Боксер и Китай донесли заманчивые коробки до середины палаты и опустили их на пол рядом со Шрамом и доктором. Шрам в образе щедрого государя императора приосанился. Дубак прилег плечом на дверной косяк...
"Старика звали Тенгиз Гедеванович. Он жил на другой стороне Белой речки в грузинской части поселка. Восточные окна его дома смотрели на Белую речку, северные – на горы. Старика убили в девяносто втором, когда абхазы захватывали независимость, то есть выгоняли и вырезали грузин, присваивая и деля меж собой их дома и имущество. Батоно Тенгиза выгнать бы никому не удалось и дом свой он никому бы не уступил.
Я знаю, как он умирал. Батоно Тенгиз встретил обкуренную и ошалевшую от грабежей толпу в большой комнате с окнами на горы и на реку. Он сидел за столом, на котором был лишь кувшин и стакан. Батоно Тенгиз пил свое терпкое красное вино, которым когда-то угощал и меня.
К нему ворвались жители нашего с ним поселка, вооруженные автоматами, обрезами, охотничьими ружьями, пистолетами и кинжалами. Абхазы хотели запугать его и заставить «убраться в свою Грузию». После того, как поселок залили слезы грузинских женщин, с абхазами Тенгизу говорить уже было не о чем.
Батоно Тенгиз отодвинулся от стола, положил руки на пояс, украшенный серебряными дедовскими рублями и увешанный ножнами.
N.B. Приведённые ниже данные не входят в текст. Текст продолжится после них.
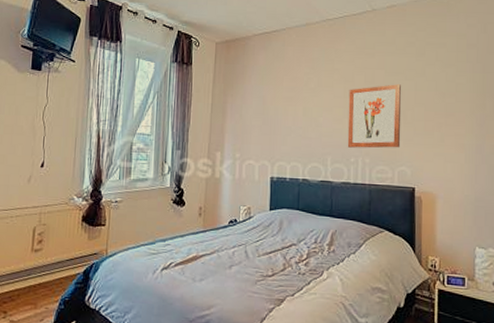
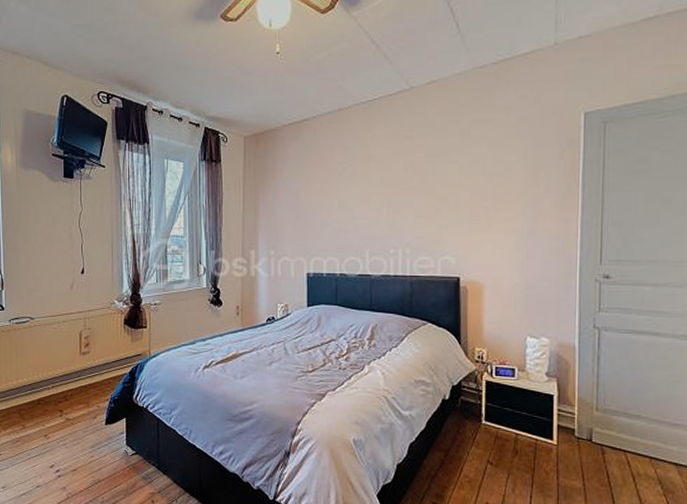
wall art: present [347,84,401,148] -> none [386,168,444,239]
Поднялся.
Вылетели вперед две его руки – и два метательных ножа проткнули две абхазские шеи. Упали на пол автоматы. Потом Батоно Тенгиз закружил свой танец, когда невозможно понять где рука, где клинок, откуда, снизу или сверху, воткнется или рассечет тебя сталь. Суматошная стрельба разбрасывала пули впустую, абхазы лишь мешали друг другу и валились, обхватив рукояти ножей, торчащие из тел. А кисти батоно Тенгиза ныряли к следующим ножнам.
Он снова вернулся за стол допивать вино, когда двое оставшихся в живых удрали из дома, побросав оружие.
Следующие входить не решились. Они забросали дом гранатами. Разлитый по остальным комнатам дома бензин за считанные минуты лишил абхазов поживы. Надеюсь, батоно Тенгиз вспомнил обо мне, когда уходил. Ведь я один из немногих, кого он признал своим учеником".
...Шрам врубался, что из лазарета слух мгновенно разлетится по «угловским» хатам. Сейчас это ему и нужно – прославиться реально добрыми делами. Пусть гуляет по крытке байка о человечном воре Шраме, обрастая по пути мясом и жиром все более фартовых подробностей.
– Я – Шрам, – сказал Сергей. – Люди должны жить по-людски. Правильно, братва?
Прописанная в лазарете братва смотрела на Шрама, как на братана, у которого под днищем джипа в складчину прикручена динамитная шашка, а он никак в машину не сядет. Зажигание не включит, отвлекается на порожняковые речи.
Боксер откинул коробочные лепестки, взял сверху и робко подал Шраму пухлый полиэтиленовый пакет. Нагнулся за следующим. Доктор, поигрывая стетоскопом, наблюдал, как заключенный Шрамов вкладывает в протягиваемые руки подарки. Их начинка была, разумеется, согласована с администрацией, поэтому дубак не дергался, а равнодушно наблюдал от двери за раздачей.